## EXERCISES
1. Render this sentence from the article on virtual 5G networks below into Spanish: "This represents the first time in the history of telecommunications that such a geo-distributed virtualization approach has been selected for deployment."
2. Retype the portion of the article on virtual 5G networks below starting with "By Paul Miller" and going on through "communications to 5G.".
3. Extend the article on virtual 5G networks below, picking up after its final sentence.

## PASSAGE PROVIDED
------
By Paul Miller
The promise and complexities of virtual 5G networks
While 5G is becoming a well-known technology buzzword, not much is known about the major shift the industry is going through as 5G deployment heads towards prime time. Obviously, 5G’s promise to the service provider community is one of increased revenue through an explosion of use cases such as Industrial IoT, autonomous and vehicle-to-vehicle (V2V) applications, mobile edge computing (MEC), human machine interaction such as augmented reality, and much more. Combined with the higher bandwidth and massive endpoint count support that 5G introduces, a perfect storm of opportunity has been created. Hence the incredible worldwide investment starting around transforming the globe’s communications to 5G.
However, as always there is complexity in the details. 5G, and its tightly coupled virtual radio access network (vRAN) initiative, combined with the new mobile applications mentioned above, creates the need for a physically distributed (geo-distributed) virtualized infrastructure onto which these applications – both core network functions and advanced new applications – can be hosted. This represents the first time in the history of telecommunications that such a geo-distributed virtualization approach has been selected for deployment.
This is largely due to the emergence of applications that are fully software based, with exclusively IP based communications, that are dependent on ultra-low latency (URLLC) access from the edge to the core to enable the application to function properly. To understand the criticality of this, imagine introducing too much latency into a V2V communication being used to avoid vehicular accidents in real time.
The benefits of the virtualization approach are many – ultra-fast time to market with near instantaneous deployment, upgrade and replacement of virtualized applications spread throughout the network. Management of the entire far edge to core network via a single virtualized cloud infrastructure. Transformation of a monolithic, proprietary vendor environment to an open ecosystem; one based on open source technologies and best-of-breed disaggregation thereby driving cost down to build and operate the network. Decoupling the software from the silicon it operates on. No other approach contains the promise so intrinsic to this transformative technology.
The complexities surface when the realities of the service provider environment are added. This new network architecture will have tens of thousands of deployed compute nodes within a single operator’s infrastructure. Operating, deploying, managing and debugging this deployment is a challenge so complex that new tools and technologies must be brought to bear to ensure feasibility.
Enter the 5G Cloud Native Solution: Wind River Cloud Platform
Combined with the requirements mentioned above, another parallel technology transformation in the foundation of virtualization is well under way. This is the transition from virtual machines to containers, as a much more performant, scalable, and resource efficient solution for virtualization. The industry knows this as Kubernetes (container orchestration) and Docker (the container runtime), which have created the underpinning of the revolution.
As a result, there exists a need to take the best of breed virtualization technology, Kubernetes and Docker, and using that as a foundation create an end-to-end cloud solution that enables and embraces the challenges of a geo-distributed network architecture. This must be done meeting both operational and technical requirements.
To do so successfully for 5G requires the separation of the vBBU (virtual Base Band Unit) into two functions, known as the vDU (virtual Distributed Unit, close to the RU or Radio Unit) and the vCU (virtual Central Unit, closer to the core). Compute nodes hosting the vDU 5G functions must be geo-located at the far edge, close to the RU. The vCU aggregates the thousands of vDU units, whose traffic is then passed to the Core network functions.
------
## SUPPLIED INFORMATION

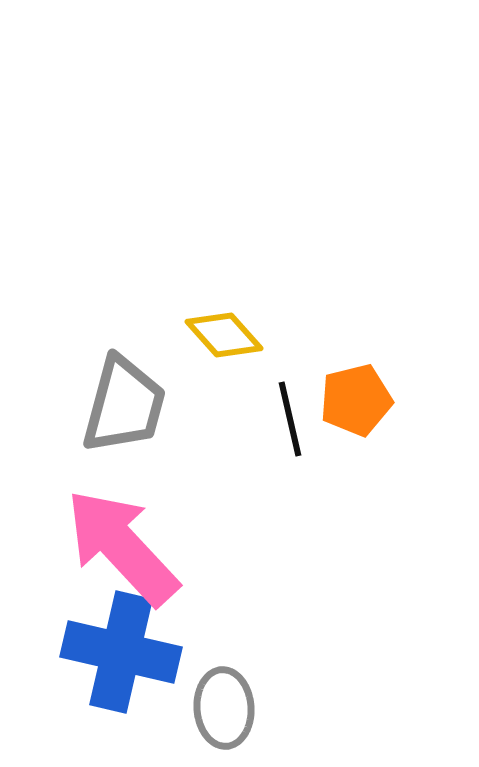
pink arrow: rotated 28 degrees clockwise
------
## THE RESULTS
1. Esto representa la primera vez en la historia de las telecomunicaciones que se ha seleccionado un enfoque de virtualización geodistribuido de este tipo para su despliegue.

2.
By Paul Miller
The promise and complexities of virtual 5G networks
While 5G is becoming a well-known technology buzzword, not much is known about the major shift the industry is going through as 5G deployment heads towards prime time. Obviously, 5G’s promise to the service provider community is one of increased revenue through an explosion of use cases such as Industrial IoT, autonomous and vehicle-to-vehicle (V2V) applications, mobile edge computing (MEC), human machine interaction such as augmented reality, and much more. Combined with the higher bandwidth and massive endpoint count support that 5G introduces, a perfect storm of opportunity has been created. Hence the incredible worldwide investment starting around transforming the globe’s communications to 5G.

3.
Wind River Cloud Platform has been designed from the foundation up for this specific challenge. The ability to scale down to a single node at the edge, while supporting ultra-low latency and onboard accelerators for real time radio applications is combined with the industry’s best Single Pane of Glass (SPoG) solution for managing the entire cloud.
The importance of scalability and zero-touch automation
Additionally, the ability to scale to thousands of distributed sites is important, each with varying levels of compute node scale, and to dynamically be able to change the scale at any site while the applications run uninterrupted in a 6 9’s protective environment.
Wind River Cloud Platform is the industry’s only solution that enables scale down to a single physical node at the far edge vRAN location, providing an unmatched CAPEX enablement to the service provider’s business case.
Any sub-cloud region must be able to be managed while applications are active. This includes not only the ability to scale the cloud site via additional nodes for workload or storage while the system is fully operational, but the ability to orchestrate updates and upgrades on the running infrastructure – dynamically relocating workloads as the software update process runs in a zero-touch full autonomous mode. This includes the ability to roll back any update dynamically and automatically if desired. All of these abilities are intrinsic to Cloud Platform, demonstrating the operator focused feature set that is woven throughout the solution.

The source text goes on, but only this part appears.